WORK ITEM
With the pictures omitted, transcribe each line below exactly as it is.

MATERIAL SHOWN
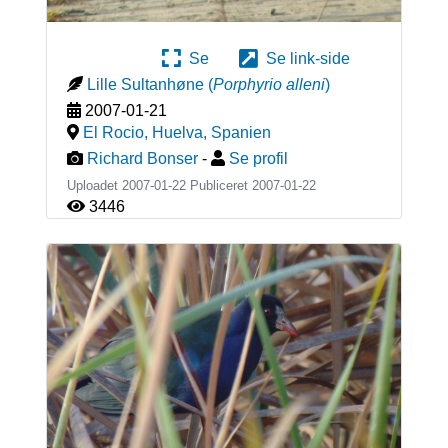
Se
Se link-side
Lille Sultanhøne
(
Porphyrio alleni
)
2007-01-21
El Rocio, Huelva
,
Spanien
Richard Bonser
-
Se profil
Uploadet 2007-01-22 Publiceret
2007-01-22
3446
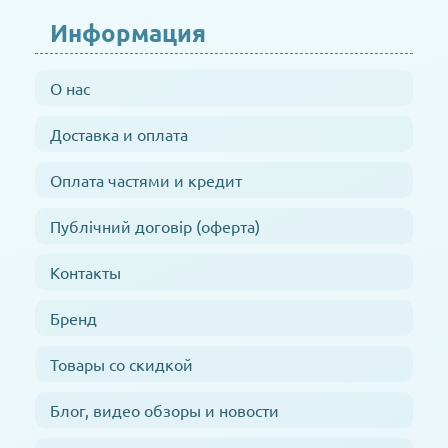
Информация
О нас
Доставка и оплата
Оплата частями и кредит
Публічний договір (оферта)
Контакты
Бренд
Товары со скидкой
Блог, видео обзоры и новости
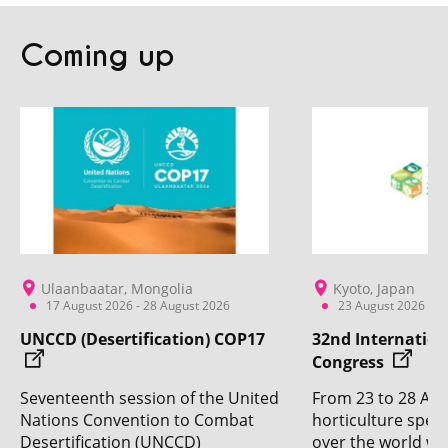
Coming up
Ulaanbaatar, Mongolia
Kyoto, Japan
17 August 2026 - 28 August 2026
23 August 2026 - 2
UNCCD (Desertification) COP17
32nd Internation
Congress
Seventeenth session of the United
From 23 to 28 Aug
Nations Convention to Combat
horticulture specia
Desertification (UNCCD)
over the world wil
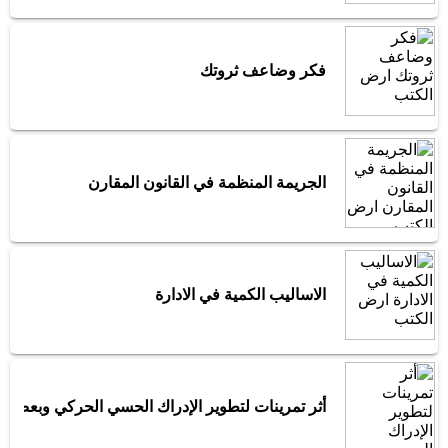
فكر وضاعف ثروتك
الجريمة المنظمة في القانون المقارن
الاساليب الكمية في الادارة
أثر تمرينات لتطوير الإدراك الحسي الحركي وبعض مظا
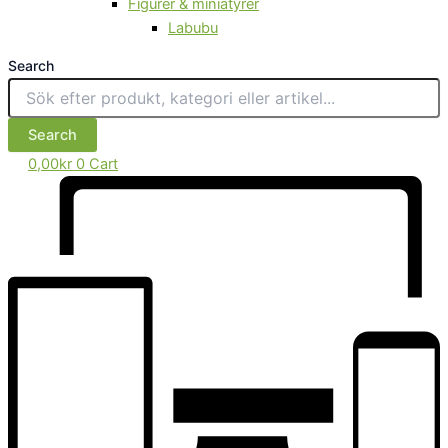
Figurer & miniatyrer
Labubu
Search
Search
0,00
kr
0
Cart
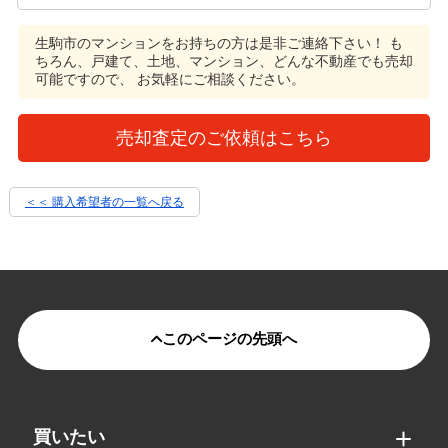
生駒市のマンションをお持ちの方は是非ご連絡下さい！
も
ちろん、戸建て、土地、マンション、どんな不動産でも売却
可能ですので、 お気軽にご相談ください。
売却査定のご依頼はこちら
＜＜ 購入希望者の一覧へ戻る
このページの先頭へ
買いたい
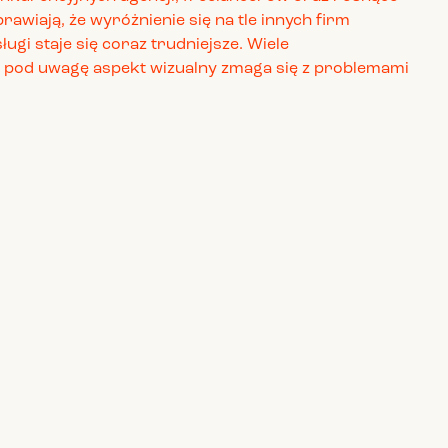
rawiają, że wyróżnienie się na tle innych firm
ugi staje się coraz trudniejsze. Wiele
 pod uwagę aspekt wizualny zmaga się z problemami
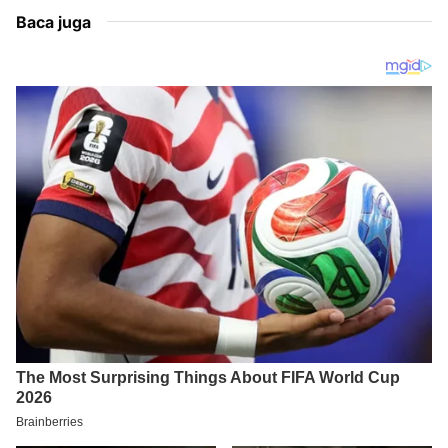
Baca juga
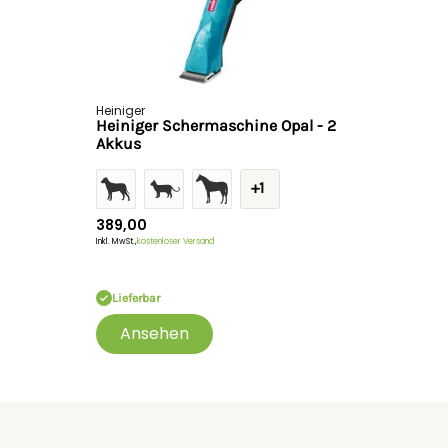
Heiniger
Heiniger Schermaschine Opal - 2
Akkus
+1
389,00
Inkl. MwSt.,
kostenloser Versand
Lieferbar
Ansehen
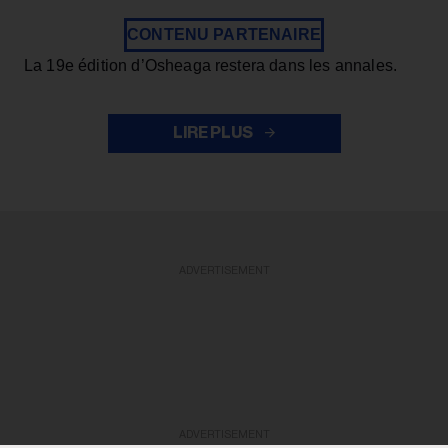
CONTENU PARTENAIRE
La 19e édition d’Osheaga restera dans les annales.
LIRE PLUS
ADVERTISEMENT
ADVERTISEMENT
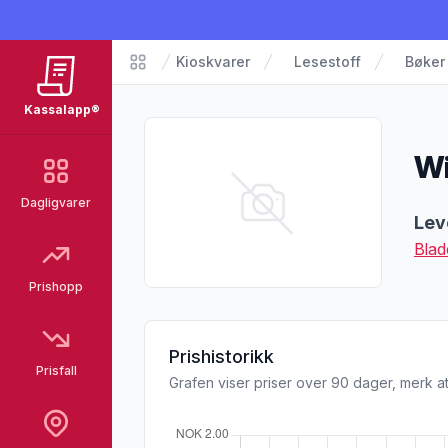
Kioskvarer
Lesestoff
Bøker
Matvarer
Kassalapp®
Wi
Dagligvarer
Pro
Lev
Blad
Prishopp
Prishistorikk
Prisfall
Grafen viser priser over 90 dager, merk at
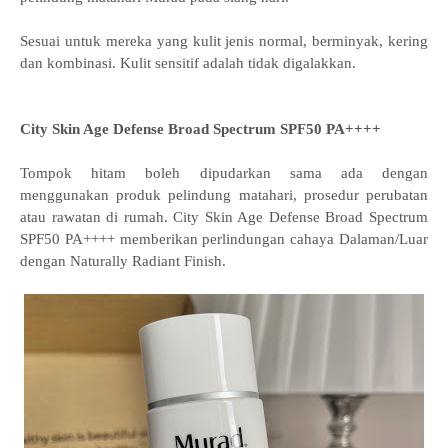
Sesuai untuk mereka yang kulit jenis normal, berminyak, kering
dan kombinasi. Kulit sensitif adalah tidak digalakkan.
City Skin Age Defense Broad Spectrum SPF50 PA++++
Tompok hitam boleh dipudarkan sama ada dengan
menggunakan produk pelindung matahari, prosedur perubatan
atau rawatan di rumah. City Skin Age Defense Broad Spectrum
SPF50 PA++++ memberikan perlindungan cahaya Dalaman/Luar
dengan Naturally Radiant Finish.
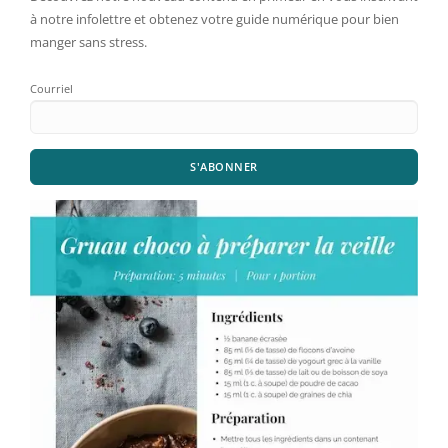
à notre infolettre et obtenez votre guide numérique pour bien
manger sans stress.
Courriel
S'ABONNER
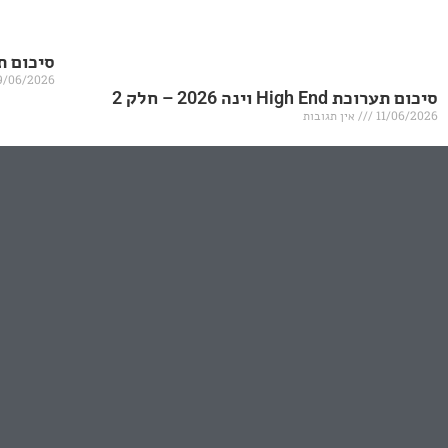
סיכום תערוכת igh End
9/06/2026
סיכום תערוכת High End וינה 2026 – חלק 2
11/06/2026
אין תגובות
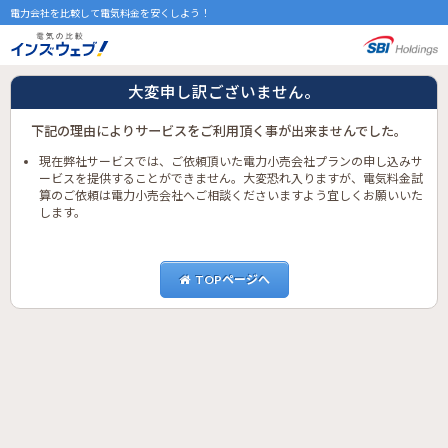
電力会社を比較して電気料金を安くしよう！
大変申し訳ございません。
下記の理由によりサービスをご利用頂く事が出来ませんでした。
現在弊社サービスでは、ご依頼頂いた電力小売会社プランの申し込みサ
ービスを提供することができません。大変恐れ入りますが、電気料金試
算のご依頼は電力小売会社へご相談くださいますよう宜しくお願いいた
します。
TOPページへ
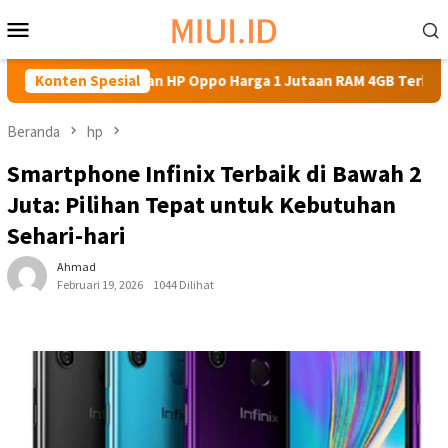
Loncat
Menu
ke
Mobile
konten
Dapatkan HP Oppo Harga 1 Jutaan RAM 4GB Terbaik untuk Aktivit
Konten Spesial
Beranda
hp
Smartphone Infinix Terbaik di Bawah 2
Juta: Pilihan Tepat untuk Kebutuhan
Sehari-hari
Ahmad
Februari 19, 2026
1044 Dilihat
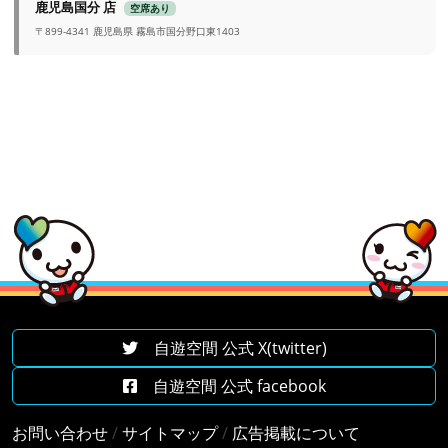
鹿児島国分 店
空席あり
〒899-4341 鹿児島県 霧島市国分野口東1403
自遊空間 公式 X(twitter)
自遊空間 公式 facebook
お問い合わせ
/
サイトマップ
/
広告掲載について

TASK OUTPUT
Se
Se link-side
Lille Sultanhøne
(
Porphyrio alleni
)
2007-01-21
El Rocio, Huelva
,
Spanien
Richard Bonser
-
Se profil
Uploadet 2007-01-22 Publiceret
2007-01-22
3446
Информация
О нас
Доставка и оплата
Оплата частями и кредит
Публічний договір (оферта)
Контакты
Бренд
Товары со скидкой
Блог, видео обзоры и новости
Coming up
Ulaanbaatar, Mongolia
Kyoto, Japan
17 August 2026 - 28 August 2026
23 August 2026 - 2
UNCCD (Desertification) COP17
32nd Internation
Congress
Seventeenth session of the United
From 23 to 28 Aug
Nations Convention to Combat
horticulture specia
Desertification (UNCCD)
over the world wil
فكر وضاعف ثروتك
الجريمة المنظمة في القانون المقارن
الاساليب الكمية في الادارة
أثر تمرينات لتطوير الإدراك الحسي الحركي وبعض مظا
Figurer & miniatyrer
Labubu
Search
Search
0,00
kr
0
Cart
生駒市のマンションをお持ちの方は是非ご連絡下さい！
も
ちろん、戸建て、土地、マンション、どんな不動産でも売却
可能ですので、 お気軽にご相談ください。
売却査定のご依頼はこちら
＜＜ 購入希望者の一覧へ戻る
このページの先頭へ
買いたい
rawiają, że wyróżnienie się na tle innych firm
ugi staje się coraz trudniejsze. Wiele
 pod uwagę aspekt wizualny zmaga się z problemami
Baca juga
Heiniger
Heiniger Schermaschine Opal - 2
Akkus
+1
389,00
Inkl. MwSt.,
kostenloser Versand
Lieferbar
Ansehen
CONTENU PARTENAIRE
La 19e édition d’Osheaga restera dans les annales.
LIRE PLUS
ADVERTISEMENT
ADVERTISEMENT
Kioskvarer
Lesestoff
Bøker
Matvarer
Kassalapp®
Wi
Dagligvarer
Pro
Lev
Blad
Prishopp
Prishistorikk
Prisfall
Grafen viser priser over 90 dager, merk at
Sesuai untuk mereka yang kulit jenis normal, berminyak, kering
dan kombinasi. Kulit sensitif adalah tidak digalakkan.
City Skin Age Defense Broad Spectrum SPF50 PA++++
Tompok hitam boleh dipudarkan sama ada dengan
menggunakan produk pelindung matahari, prosedur perubatan
atau rawatan di rumah. City Skin Age Defense Broad Spectrum
SPF50 PA++++ memberikan perlindungan cahaya Dalaman/Luar
dengan Naturally Radiant Finish.
à notre infolettre et obtenez votre guide numérique pour bien
manger sans stress.
Courriel
S'ABONNER
סיכום תערוכת igh End
9/06/2026
סיכום תערוכת High End וינה 2026 – חלק 2
11/06/2026
אין תגובות
電力会社を比較して電気料金を安くしよう！
大変申し訳ございません。
下記の理由によりサービスをご利用頂く事が出来ませんでした。
現在弊社サービスでは、ご依頼頂いた電力小売会社プランの申し込みサ
ービスを提供することができません。大変恐れ入りますが、電気料金試
算のご依頼は電力小売会社へご相談くださいますよう宜しくお願いいた
します。
TOPページへ
Loncat
Menu
ke
Mobile
konten
Dapatkan HP Oppo Harga 1 Jutaan RAM 4GB Terbaik untuk Aktivit
Konten Spesial
Beranda
hp
Smartphone Infinix Terbaik di Bawah 2
Juta: Pilihan Tepat untuk Kebutuhan
Sehari-hari
Ahmad
Februari 19, 2026
1044 Dilihat
鹿児島国分 店
空席あり
〒899-4341 鹿児島県 霧島市国分野口東1403
自遊空間 公式 X(twitter)
自遊空間 公式 facebook
お問い合わせ
/
サイトマップ
/
広告掲載について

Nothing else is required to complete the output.